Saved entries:

Segment Open

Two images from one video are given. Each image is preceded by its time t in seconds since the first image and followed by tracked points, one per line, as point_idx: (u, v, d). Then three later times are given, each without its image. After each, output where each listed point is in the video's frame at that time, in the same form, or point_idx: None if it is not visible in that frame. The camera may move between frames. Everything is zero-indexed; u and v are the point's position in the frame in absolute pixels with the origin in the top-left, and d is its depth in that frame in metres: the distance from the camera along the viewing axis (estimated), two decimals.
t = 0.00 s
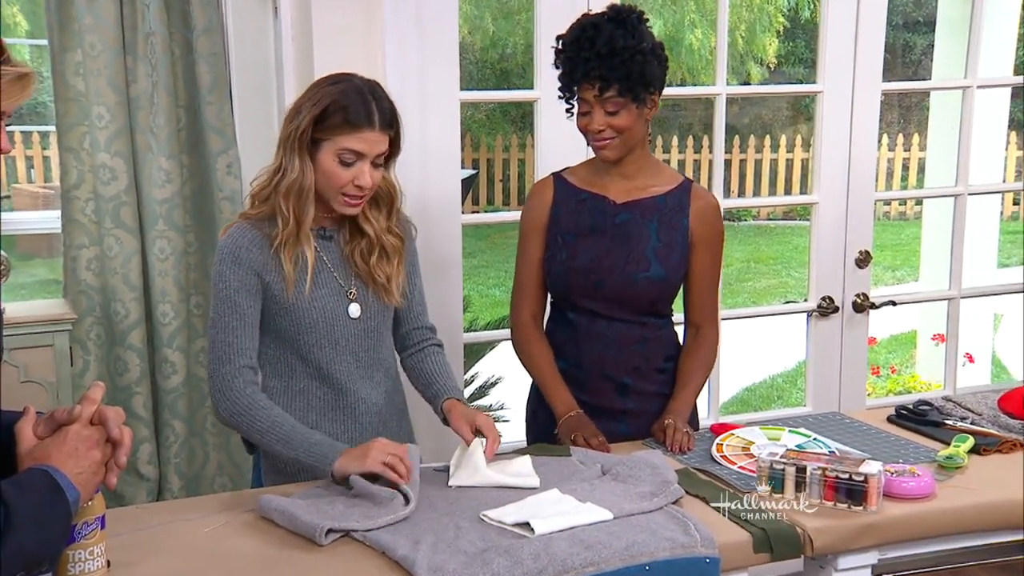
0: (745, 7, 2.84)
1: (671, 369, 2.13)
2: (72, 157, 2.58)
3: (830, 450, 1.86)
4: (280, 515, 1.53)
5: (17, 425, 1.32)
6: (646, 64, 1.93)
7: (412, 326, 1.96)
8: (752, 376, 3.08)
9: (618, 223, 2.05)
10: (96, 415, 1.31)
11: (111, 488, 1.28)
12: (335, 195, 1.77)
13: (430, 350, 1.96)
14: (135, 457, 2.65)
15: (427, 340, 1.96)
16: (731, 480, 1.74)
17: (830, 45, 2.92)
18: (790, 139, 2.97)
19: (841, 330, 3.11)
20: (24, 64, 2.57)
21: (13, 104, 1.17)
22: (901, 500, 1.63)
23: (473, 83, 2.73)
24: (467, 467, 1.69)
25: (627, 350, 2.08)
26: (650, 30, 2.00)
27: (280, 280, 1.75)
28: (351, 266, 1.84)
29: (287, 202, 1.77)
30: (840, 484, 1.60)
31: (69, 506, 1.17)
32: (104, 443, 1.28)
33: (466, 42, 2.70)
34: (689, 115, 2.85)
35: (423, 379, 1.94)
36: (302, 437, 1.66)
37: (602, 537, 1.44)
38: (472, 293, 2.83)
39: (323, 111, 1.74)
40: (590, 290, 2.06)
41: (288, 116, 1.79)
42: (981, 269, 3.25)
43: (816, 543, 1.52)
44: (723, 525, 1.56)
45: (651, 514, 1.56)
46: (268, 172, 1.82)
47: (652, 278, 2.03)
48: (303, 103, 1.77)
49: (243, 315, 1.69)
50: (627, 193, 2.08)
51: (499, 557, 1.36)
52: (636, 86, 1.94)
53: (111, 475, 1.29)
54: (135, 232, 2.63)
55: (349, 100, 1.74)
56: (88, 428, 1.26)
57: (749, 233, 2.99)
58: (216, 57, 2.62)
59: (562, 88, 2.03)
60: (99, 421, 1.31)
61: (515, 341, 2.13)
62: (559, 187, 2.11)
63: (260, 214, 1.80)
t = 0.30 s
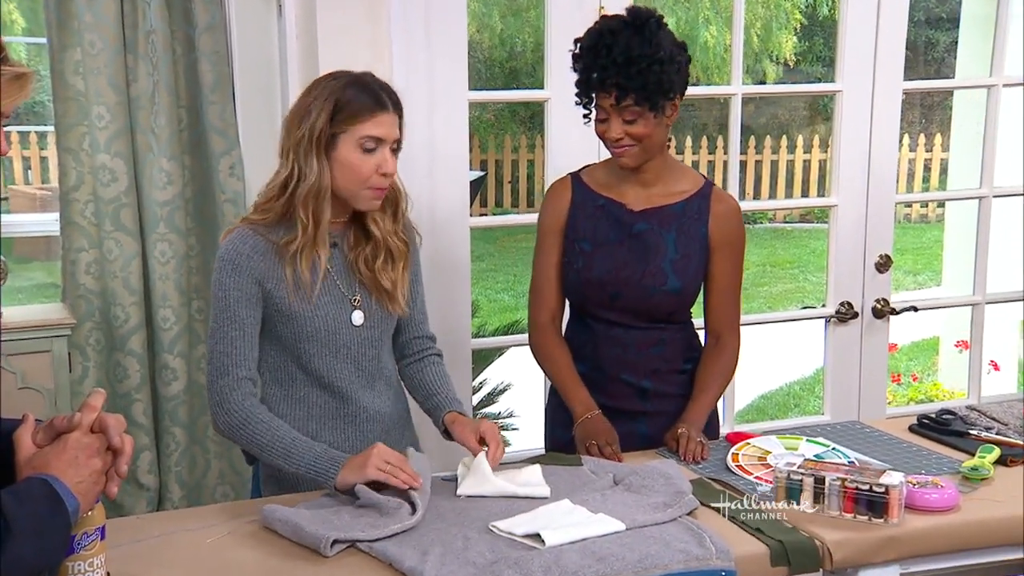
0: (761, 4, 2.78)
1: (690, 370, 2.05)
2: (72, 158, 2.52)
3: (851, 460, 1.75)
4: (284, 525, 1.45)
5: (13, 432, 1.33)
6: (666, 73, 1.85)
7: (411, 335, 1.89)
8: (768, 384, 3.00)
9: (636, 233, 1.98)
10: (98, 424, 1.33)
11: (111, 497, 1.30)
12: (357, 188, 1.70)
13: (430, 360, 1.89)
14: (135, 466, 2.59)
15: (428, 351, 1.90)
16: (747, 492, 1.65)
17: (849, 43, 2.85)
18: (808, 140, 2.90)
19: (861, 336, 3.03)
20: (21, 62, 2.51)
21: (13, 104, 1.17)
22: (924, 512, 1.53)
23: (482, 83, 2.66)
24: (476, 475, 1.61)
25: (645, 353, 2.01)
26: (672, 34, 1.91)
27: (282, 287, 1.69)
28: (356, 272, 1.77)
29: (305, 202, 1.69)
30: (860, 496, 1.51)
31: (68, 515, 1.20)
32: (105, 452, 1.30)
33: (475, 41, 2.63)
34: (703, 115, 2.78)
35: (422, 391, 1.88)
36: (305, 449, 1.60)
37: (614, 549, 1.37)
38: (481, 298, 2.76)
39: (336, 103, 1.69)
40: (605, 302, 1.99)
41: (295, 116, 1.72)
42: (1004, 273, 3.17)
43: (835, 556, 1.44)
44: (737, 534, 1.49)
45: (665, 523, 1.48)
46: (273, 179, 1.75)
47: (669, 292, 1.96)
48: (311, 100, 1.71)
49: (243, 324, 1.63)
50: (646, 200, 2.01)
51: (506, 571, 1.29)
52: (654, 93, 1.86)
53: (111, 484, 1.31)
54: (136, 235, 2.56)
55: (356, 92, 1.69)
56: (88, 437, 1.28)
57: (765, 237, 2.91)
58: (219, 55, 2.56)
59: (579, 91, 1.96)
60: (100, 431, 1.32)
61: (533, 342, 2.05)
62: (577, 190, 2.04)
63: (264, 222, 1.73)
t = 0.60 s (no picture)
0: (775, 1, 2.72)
1: (705, 375, 1.98)
2: (68, 159, 2.46)
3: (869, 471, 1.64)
4: (284, 537, 1.38)
5: (10, 441, 1.28)
6: (683, 76, 1.78)
7: (389, 345, 1.82)
8: (784, 392, 2.94)
9: (650, 238, 1.91)
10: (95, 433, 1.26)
11: (112, 508, 1.25)
12: (359, 173, 1.68)
13: (411, 374, 1.83)
14: (133, 476, 2.54)
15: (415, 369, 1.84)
16: (761, 503, 1.55)
17: (866, 41, 2.78)
18: (824, 141, 2.83)
19: (878, 344, 2.96)
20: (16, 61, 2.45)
21: (4, 104, 1.10)
22: (945, 525, 1.43)
23: (488, 83, 2.59)
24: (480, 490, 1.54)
25: (658, 360, 1.93)
26: (694, 37, 1.83)
27: (287, 301, 1.62)
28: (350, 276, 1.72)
29: (310, 205, 1.65)
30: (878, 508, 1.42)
31: (64, 528, 1.15)
32: (103, 462, 1.24)
33: (481, 39, 2.56)
34: (715, 116, 2.72)
35: (409, 410, 1.81)
36: (340, 471, 1.54)
37: (625, 563, 1.30)
38: (487, 303, 2.69)
39: (314, 96, 1.66)
40: (617, 309, 1.92)
41: (275, 125, 1.67)
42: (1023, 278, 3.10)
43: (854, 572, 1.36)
44: (752, 548, 1.41)
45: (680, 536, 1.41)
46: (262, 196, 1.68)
47: (682, 299, 1.89)
48: (284, 103, 1.67)
49: (257, 344, 1.56)
50: (662, 205, 1.93)
51: None
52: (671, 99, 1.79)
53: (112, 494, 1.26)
54: (134, 239, 2.51)
55: (326, 86, 1.67)
56: (85, 447, 1.23)
57: (780, 241, 2.84)
58: (219, 54, 2.50)
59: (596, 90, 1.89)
60: (98, 440, 1.26)
61: (546, 347, 1.98)
62: (592, 193, 1.97)
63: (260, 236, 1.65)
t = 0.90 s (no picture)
0: None
1: (715, 383, 1.90)
2: (62, 161, 2.41)
3: (888, 484, 1.53)
4: (284, 550, 1.32)
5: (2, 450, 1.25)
6: (683, 58, 1.76)
7: (367, 353, 1.75)
8: (797, 401, 2.89)
9: (659, 238, 1.84)
10: (91, 444, 1.24)
11: (105, 521, 1.24)
12: (342, 185, 1.63)
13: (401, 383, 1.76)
14: (128, 487, 2.51)
15: (400, 377, 1.76)
16: (776, 516, 1.46)
17: (882, 40, 2.73)
18: (838, 143, 2.79)
19: (896, 351, 2.90)
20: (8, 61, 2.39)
21: None
22: (966, 540, 1.35)
23: (493, 84, 2.52)
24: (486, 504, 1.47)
25: (667, 365, 1.86)
26: (703, 27, 1.81)
27: (264, 310, 1.55)
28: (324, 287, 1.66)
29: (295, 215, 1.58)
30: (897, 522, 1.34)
31: (59, 542, 1.13)
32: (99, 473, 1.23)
33: (486, 38, 2.49)
34: (727, 117, 2.68)
35: (393, 421, 1.73)
36: (337, 484, 1.47)
37: None
38: (492, 309, 2.62)
39: (306, 100, 1.59)
40: (624, 309, 1.85)
41: (263, 126, 1.58)
42: None
43: None
44: (764, 561, 1.33)
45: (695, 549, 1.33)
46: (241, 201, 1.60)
47: (692, 299, 1.82)
48: (274, 105, 1.59)
49: (238, 355, 1.49)
50: (668, 204, 1.87)
51: None
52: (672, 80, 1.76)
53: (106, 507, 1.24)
54: (129, 243, 2.47)
55: (319, 92, 1.61)
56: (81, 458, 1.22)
57: (793, 245, 2.80)
58: (217, 54, 2.45)
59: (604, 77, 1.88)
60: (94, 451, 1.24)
61: (554, 349, 1.90)
62: (600, 194, 1.90)
63: (235, 245, 1.58)
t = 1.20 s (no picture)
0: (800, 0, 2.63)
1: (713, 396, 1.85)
2: (60, 166, 2.38)
3: (902, 496, 1.45)
4: (288, 564, 1.26)
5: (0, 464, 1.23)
6: (676, 54, 1.73)
7: (365, 359, 1.70)
8: (809, 410, 2.83)
9: (656, 240, 1.79)
10: (91, 454, 1.24)
11: (105, 534, 1.22)
12: (326, 184, 1.58)
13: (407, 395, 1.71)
14: (126, 498, 2.48)
15: (400, 385, 1.71)
16: (789, 529, 1.41)
17: (896, 42, 2.68)
18: (851, 146, 2.74)
19: (911, 360, 2.85)
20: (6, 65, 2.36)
21: None
22: (986, 555, 1.28)
23: (499, 87, 2.48)
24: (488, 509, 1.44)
25: (663, 376, 1.81)
26: (699, 23, 1.79)
27: (251, 313, 1.51)
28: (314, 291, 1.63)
29: (275, 215, 1.54)
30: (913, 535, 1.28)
31: (58, 554, 1.12)
32: (98, 485, 1.22)
33: (492, 40, 2.45)
34: (739, 120, 2.63)
35: (389, 430, 1.68)
36: (339, 496, 1.42)
37: None
38: (497, 315, 2.57)
39: (285, 98, 1.56)
40: (621, 312, 1.80)
41: (242, 124, 1.55)
42: None
43: None
44: None
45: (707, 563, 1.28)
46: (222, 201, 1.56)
47: (689, 302, 1.77)
48: (252, 103, 1.56)
49: (226, 360, 1.45)
50: (665, 206, 1.83)
51: None
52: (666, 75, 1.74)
53: (105, 520, 1.23)
54: (128, 250, 2.44)
55: (299, 90, 1.58)
56: (79, 470, 1.20)
57: (807, 250, 2.75)
58: (218, 56, 2.41)
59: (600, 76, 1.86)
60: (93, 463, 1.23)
61: (547, 360, 1.84)
62: (595, 198, 1.86)
63: (220, 247, 1.54)
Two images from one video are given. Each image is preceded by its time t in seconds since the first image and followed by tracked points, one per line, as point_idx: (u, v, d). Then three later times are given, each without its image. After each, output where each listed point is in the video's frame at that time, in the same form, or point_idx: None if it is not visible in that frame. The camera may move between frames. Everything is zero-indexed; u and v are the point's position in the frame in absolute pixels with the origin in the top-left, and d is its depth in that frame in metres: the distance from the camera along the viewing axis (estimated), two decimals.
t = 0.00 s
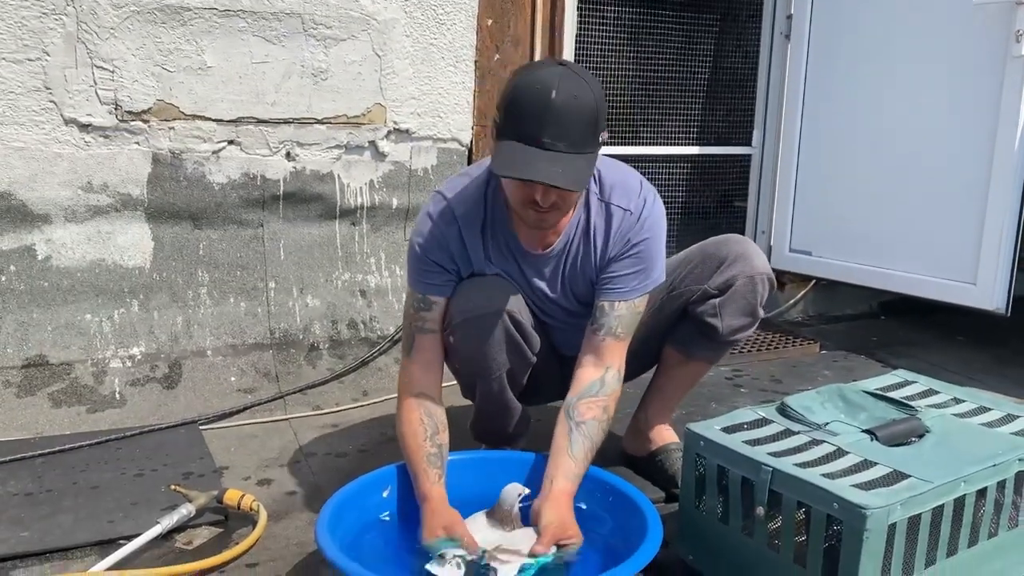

Segment Closed

Problem:
Look above and copy only the lines from the one holding "18: (790, 139, 2.97)" to the one holding "58: (219, 55, 2.56)", both included, exactly, minus the pictures.

Solution for this task:
18: (790, 139, 2.97)
19: (841, 330, 3.11)
20: (24, 64, 2.57)
21: (13, 104, 1.17)
22: (901, 500, 1.63)
23: (473, 83, 2.73)
24: (467, 467, 1.69)
25: (627, 350, 2.08)
26: (650, 30, 2.00)
27: (280, 280, 1.75)
28: (351, 266, 1.84)
29: (287, 202, 1.77)
30: (840, 484, 1.60)
31: (69, 506, 1.17)
32: (104, 443, 1.28)
33: (466, 42, 2.70)
34: (689, 115, 2.85)
35: (423, 379, 1.94)
36: (302, 437, 1.66)
37: (602, 537, 1.44)
38: (472, 293, 2.83)
39: (323, 111, 1.74)
40: (590, 290, 2.06)
41: (288, 116, 1.79)
42: (981, 269, 3.25)
43: (816, 543, 1.52)
44: (723, 525, 1.56)
45: (651, 514, 1.56)
46: (268, 172, 1.82)
47: (652, 278, 2.03)
48: (303, 103, 1.77)
49: (243, 315, 1.69)
50: (627, 193, 2.08)
51: (499, 557, 1.36)
52: (636, 86, 1.94)
53: (111, 475, 1.29)
54: (135, 232, 2.63)
55: (349, 100, 1.74)
56: (88, 428, 1.26)
57: (749, 233, 2.99)
58: (216, 57, 2.62)
59: (562, 88, 2.03)
60: (99, 421, 1.31)
61: (515, 341, 2.13)
62: (559, 187, 2.11)
63: (260, 214, 1.80)
t = 0.30 s
0: (761, 4, 2.78)
1: (690, 370, 2.05)
2: (72, 158, 2.52)
3: (851, 460, 1.75)
4: (284, 525, 1.45)
5: (13, 432, 1.33)
6: (666, 73, 1.85)
7: (411, 335, 1.89)
8: (768, 384, 3.00)
9: (636, 233, 1.98)
10: (98, 424, 1.33)
11: (111, 497, 1.30)
12: (357, 188, 1.70)
13: (430, 360, 1.89)
14: (135, 466, 2.59)
15: (428, 351, 1.90)
16: (747, 492, 1.65)
17: (849, 43, 2.85)
18: (808, 140, 2.90)
19: (861, 336, 3.03)
20: (21, 62, 2.51)
21: (13, 104, 1.17)
22: (924, 512, 1.53)
23: (482, 83, 2.66)
24: (476, 475, 1.61)
25: (645, 353, 2.01)
26: (672, 34, 1.91)
27: (282, 287, 1.69)
28: (356, 272, 1.77)
29: (305, 202, 1.69)
30: (860, 496, 1.51)
31: (68, 515, 1.20)
32: (105, 452, 1.30)
33: (475, 41, 2.63)
34: (703, 115, 2.78)
35: (422, 391, 1.88)
36: (305, 449, 1.60)
37: (614, 549, 1.37)
38: (481, 298, 2.76)
39: (336, 103, 1.69)
40: (605, 302, 1.99)
41: (295, 116, 1.72)
42: (1004, 273, 3.17)
43: (835, 556, 1.44)
44: (737, 534, 1.49)
45: (665, 523, 1.48)
46: (273, 179, 1.75)
47: (669, 292, 1.96)
48: (311, 100, 1.71)
49: (243, 324, 1.63)
50: (646, 200, 2.01)
51: (506, 571, 1.29)
52: (654, 93, 1.86)
53: (111, 484, 1.31)
54: (136, 235, 2.56)
55: (356, 92, 1.69)
56: (88, 437, 1.28)
57: (765, 237, 2.91)
58: (219, 55, 2.56)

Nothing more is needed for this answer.